The Enciclopedia universal ilustrada europeo-americana is a Spanish encyclopedia. It comprises 72 volumes published from 1908 to 1930 plus a ten-volume appendix published 1930–33. Between 1935 and 2003, 33 supplemental volumes were published plus an index, another A–Z appendix, and an atlas, for a total of 118 volumes. Each of the volumes vary in length. It is currently the longest printed encyclopedia with 105,000 pages and 165,200,000 words as of 1986.

Focus is an encyclopedia first published in Swedish in five volumes 1958–1960, later extended with additional volumes, republished in several editions, and translated to Danish, Norwegian, French, Portuguese, and Spanish. Based on inspiration from the richly illustrated 1947 edition of the American World Book Encyclopedia, the plan for Focus as conceived by Sven Lidman was based on two principles:a set of highly instructional and internationally reusable illustrations should be produced first, to which text could be written later in various languages, and the basic encyclopedia should be compact to which specialized add-on volumes from a series could be combined, making it easier to cover different market segments.

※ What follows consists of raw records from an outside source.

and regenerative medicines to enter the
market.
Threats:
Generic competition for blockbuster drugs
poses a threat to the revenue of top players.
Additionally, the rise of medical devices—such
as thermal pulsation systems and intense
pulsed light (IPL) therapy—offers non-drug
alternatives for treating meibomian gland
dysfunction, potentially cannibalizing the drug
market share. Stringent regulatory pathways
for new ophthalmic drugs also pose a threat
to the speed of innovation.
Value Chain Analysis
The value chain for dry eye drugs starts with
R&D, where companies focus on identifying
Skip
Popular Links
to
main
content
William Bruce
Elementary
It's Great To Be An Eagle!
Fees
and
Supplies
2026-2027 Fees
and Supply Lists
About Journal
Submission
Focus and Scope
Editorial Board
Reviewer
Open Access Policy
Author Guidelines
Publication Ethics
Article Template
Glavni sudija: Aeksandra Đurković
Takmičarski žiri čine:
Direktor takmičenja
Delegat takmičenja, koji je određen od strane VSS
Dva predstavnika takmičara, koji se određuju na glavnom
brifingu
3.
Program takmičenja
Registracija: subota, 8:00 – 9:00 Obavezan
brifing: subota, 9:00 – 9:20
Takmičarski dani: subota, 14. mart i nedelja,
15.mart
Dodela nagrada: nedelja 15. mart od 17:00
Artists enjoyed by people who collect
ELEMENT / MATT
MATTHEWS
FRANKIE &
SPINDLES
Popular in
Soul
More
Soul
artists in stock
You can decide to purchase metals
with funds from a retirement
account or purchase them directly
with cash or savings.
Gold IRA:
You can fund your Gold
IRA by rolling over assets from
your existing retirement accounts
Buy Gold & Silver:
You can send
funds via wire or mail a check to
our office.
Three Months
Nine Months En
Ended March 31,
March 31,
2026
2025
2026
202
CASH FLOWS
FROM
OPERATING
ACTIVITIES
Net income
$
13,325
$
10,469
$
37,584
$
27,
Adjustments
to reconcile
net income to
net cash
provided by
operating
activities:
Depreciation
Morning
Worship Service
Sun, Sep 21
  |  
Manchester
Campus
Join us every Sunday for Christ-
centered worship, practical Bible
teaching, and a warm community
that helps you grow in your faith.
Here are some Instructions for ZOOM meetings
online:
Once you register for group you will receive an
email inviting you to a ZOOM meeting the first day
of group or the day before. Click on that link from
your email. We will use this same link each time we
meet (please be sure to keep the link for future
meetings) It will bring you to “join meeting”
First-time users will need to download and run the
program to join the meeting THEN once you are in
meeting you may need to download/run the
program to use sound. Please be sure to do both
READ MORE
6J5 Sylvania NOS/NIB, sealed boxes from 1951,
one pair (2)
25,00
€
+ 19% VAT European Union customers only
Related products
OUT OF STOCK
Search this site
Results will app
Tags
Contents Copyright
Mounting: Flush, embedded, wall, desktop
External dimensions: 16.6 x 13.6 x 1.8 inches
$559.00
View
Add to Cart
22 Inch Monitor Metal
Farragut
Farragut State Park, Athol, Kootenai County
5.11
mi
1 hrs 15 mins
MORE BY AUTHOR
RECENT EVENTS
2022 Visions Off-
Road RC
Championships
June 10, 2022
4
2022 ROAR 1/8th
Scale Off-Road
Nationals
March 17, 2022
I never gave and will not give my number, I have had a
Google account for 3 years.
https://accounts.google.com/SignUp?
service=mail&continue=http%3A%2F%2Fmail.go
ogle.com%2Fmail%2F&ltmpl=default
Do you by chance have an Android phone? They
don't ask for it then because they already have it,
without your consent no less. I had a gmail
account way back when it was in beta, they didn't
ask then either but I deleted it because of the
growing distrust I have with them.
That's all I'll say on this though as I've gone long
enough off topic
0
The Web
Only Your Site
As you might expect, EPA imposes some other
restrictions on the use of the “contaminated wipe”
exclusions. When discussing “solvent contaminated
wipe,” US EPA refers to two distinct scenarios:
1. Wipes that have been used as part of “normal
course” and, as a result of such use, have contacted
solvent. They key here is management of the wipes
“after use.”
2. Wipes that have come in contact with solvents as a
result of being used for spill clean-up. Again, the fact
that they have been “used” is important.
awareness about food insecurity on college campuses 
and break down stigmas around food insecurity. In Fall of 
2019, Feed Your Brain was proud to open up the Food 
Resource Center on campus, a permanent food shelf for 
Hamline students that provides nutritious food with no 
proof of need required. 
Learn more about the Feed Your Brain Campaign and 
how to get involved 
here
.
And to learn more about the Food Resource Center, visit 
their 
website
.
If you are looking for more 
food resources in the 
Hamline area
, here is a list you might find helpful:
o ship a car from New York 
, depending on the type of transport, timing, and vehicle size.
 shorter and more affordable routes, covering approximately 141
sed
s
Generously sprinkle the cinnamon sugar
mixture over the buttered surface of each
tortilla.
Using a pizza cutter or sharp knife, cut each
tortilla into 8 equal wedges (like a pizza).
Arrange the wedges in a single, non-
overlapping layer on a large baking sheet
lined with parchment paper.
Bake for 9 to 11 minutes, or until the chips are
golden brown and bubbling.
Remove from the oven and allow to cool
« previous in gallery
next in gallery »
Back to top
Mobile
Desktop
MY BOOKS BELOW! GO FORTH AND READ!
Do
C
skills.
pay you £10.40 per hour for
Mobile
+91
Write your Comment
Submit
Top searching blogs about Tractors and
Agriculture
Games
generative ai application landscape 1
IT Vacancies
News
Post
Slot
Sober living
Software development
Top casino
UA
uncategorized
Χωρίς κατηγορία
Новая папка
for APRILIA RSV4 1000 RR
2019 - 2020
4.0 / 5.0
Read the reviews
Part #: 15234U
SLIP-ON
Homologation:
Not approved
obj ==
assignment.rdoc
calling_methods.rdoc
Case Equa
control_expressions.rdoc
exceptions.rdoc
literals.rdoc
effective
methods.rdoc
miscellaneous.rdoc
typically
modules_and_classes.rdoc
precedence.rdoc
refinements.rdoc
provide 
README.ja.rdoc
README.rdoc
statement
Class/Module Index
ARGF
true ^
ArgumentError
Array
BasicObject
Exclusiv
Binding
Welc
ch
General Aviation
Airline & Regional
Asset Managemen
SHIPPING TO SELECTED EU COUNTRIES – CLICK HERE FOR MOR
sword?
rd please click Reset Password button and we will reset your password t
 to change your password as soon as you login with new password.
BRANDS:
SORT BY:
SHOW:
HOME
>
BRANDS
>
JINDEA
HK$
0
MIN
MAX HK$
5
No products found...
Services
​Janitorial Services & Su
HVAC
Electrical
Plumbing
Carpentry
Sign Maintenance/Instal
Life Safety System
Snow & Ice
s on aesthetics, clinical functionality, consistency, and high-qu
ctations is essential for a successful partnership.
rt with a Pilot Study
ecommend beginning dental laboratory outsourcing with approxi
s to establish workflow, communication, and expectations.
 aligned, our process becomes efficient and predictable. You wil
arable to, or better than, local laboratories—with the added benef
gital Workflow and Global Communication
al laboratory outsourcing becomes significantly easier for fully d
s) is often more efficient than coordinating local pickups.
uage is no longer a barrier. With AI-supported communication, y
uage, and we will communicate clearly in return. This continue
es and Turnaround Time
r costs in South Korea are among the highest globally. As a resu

The Llibre de les Dones is a book that was possibly written between 1387 and 1392 by Francesc Eiximenis in Catalan in Valencia and dedicated to Sanxa Ximenes d'Arenós, countess of Prades.

Lo Crestià was an encyclopaedia written in Catalan, that was sponsored by the king Peter IV of Aragon and written by Francesc Eiximenis between 1379 and 1392. The first book and the half of the twelfth one were printed by the German printer Lambert Palmart in Valencia in 1483 and 1484.

Tree of Science is one of the most extensive and characteristic works of Ramon Llull, written in Rome between 1295 and 1296. It is a version in encyclopaedia format of General Art or Ars magna aimed to non-university public. It has recourse to an analogy common in it: the organic comparison, in which each science is represented by a tree with roots, trunk, branches, leaves and fruits. The roots represent the basic principles of each science; the trunk is the structure; the branches, the genres; the leaves, the species; and the fruits, the individual, his/her acts and his/her finalities. This vegetal allegory shows the influence of Aristotle.

The Spanish Wikipedia is a Spanish-language edition of Wikipedia, a free, online encyclopedia. It has 1,641,526 articles. Started in May 2001, it reached 100,000 articles on March 8, 2006 and 1,000,000 articles on May 16, 2013. It is the 9th-largest Wikipedia as measured by the number of articles and has the 4th-largest number of edits. Also ranks 10th in terms of depth among Wikipedias.